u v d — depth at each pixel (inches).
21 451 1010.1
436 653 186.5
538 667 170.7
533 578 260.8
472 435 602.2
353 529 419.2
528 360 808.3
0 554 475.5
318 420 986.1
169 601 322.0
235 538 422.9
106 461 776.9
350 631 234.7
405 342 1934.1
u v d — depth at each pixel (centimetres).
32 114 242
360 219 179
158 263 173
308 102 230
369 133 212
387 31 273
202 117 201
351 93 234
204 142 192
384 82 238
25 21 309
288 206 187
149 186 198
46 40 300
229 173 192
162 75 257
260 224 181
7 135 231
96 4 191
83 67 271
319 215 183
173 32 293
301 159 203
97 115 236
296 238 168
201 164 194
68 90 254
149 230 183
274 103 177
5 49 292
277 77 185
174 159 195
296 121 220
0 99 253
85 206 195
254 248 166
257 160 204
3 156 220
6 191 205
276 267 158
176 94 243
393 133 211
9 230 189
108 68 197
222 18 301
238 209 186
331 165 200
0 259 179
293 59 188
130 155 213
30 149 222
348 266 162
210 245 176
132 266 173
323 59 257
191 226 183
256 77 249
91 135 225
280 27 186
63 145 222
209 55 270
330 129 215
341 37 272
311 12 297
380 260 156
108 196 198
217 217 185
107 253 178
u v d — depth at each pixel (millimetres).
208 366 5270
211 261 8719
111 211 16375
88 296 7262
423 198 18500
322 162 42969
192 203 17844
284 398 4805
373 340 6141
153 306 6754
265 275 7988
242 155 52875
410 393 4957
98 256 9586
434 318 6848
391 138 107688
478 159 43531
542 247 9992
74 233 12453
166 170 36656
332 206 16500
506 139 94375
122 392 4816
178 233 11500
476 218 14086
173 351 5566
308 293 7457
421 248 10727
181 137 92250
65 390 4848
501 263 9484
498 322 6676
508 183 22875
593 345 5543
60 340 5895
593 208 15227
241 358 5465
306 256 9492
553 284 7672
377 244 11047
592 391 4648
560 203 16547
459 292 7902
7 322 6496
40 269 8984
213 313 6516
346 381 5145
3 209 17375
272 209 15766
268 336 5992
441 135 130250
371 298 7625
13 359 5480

┄┄┄┄┄┄┄┄┄┄

■ **Requirement**
What you should produce is an exact restatement of all the material.

■ **Answer below**
u v d — depth at each pixel (inches).
21 451 1010.1
436 653 186.5
538 667 170.7
533 578 260.8
472 435 602.2
353 529 419.2
528 360 808.3
0 554 475.5
318 420 986.1
169 601 322.0
235 538 422.9
106 461 776.9
350 631 234.7
405 342 1934.1
u v d — depth at each pixel (centimetres).
32 114 242
360 219 179
158 263 173
308 102 230
369 133 212
387 31 273
202 117 201
351 93 234
204 142 192
384 82 238
25 21 309
288 206 187
149 186 198
46 40 300
229 173 192
162 75 257
260 224 181
7 135 231
96 4 191
83 67 271
319 215 183
173 32 293
301 159 203
97 115 236
296 238 168
201 164 194
68 90 254
149 230 183
274 103 177
5 49 292
277 77 185
174 159 195
296 121 220
0 99 253
85 206 195
254 248 166
257 160 204
3 156 220
6 191 205
276 267 158
176 94 243
393 133 211
9 230 189
108 68 197
222 18 301
238 209 186
331 165 200
0 259 179
293 59 188
130 155 213
30 149 222
348 266 162
210 245 176
132 266 173
323 59 257
191 226 183
256 77 249
91 135 225
280 27 186
63 145 222
209 55 270
330 129 215
341 37 272
311 12 297
380 260 156
108 196 198
217 217 185
107 253 178
u v d — depth at each pixel (millimetres).
208 366 5270
211 261 8719
111 211 16375
88 296 7262
423 198 18500
322 162 42969
192 203 17844
284 398 4805
373 340 6141
153 306 6754
265 275 7988
242 155 52875
410 393 4957
98 256 9586
434 318 6848
391 138 107688
478 159 43531
542 247 9992
74 233 12453
166 170 36656
332 206 16500
506 139 94375
122 392 4816
178 233 11500
476 218 14086
173 351 5566
308 293 7457
421 248 10727
181 137 92250
65 390 4848
501 263 9484
498 322 6676
508 183 22875
593 345 5543
60 340 5895
593 208 15227
241 358 5465
306 256 9492
553 284 7672
377 244 11047
592 391 4648
560 203 16547
459 292 7902
7 322 6496
40 269 8984
213 313 6516
346 381 5145
3 209 17375
272 209 15766
268 336 5992
441 135 130250
371 298 7625
13 359 5480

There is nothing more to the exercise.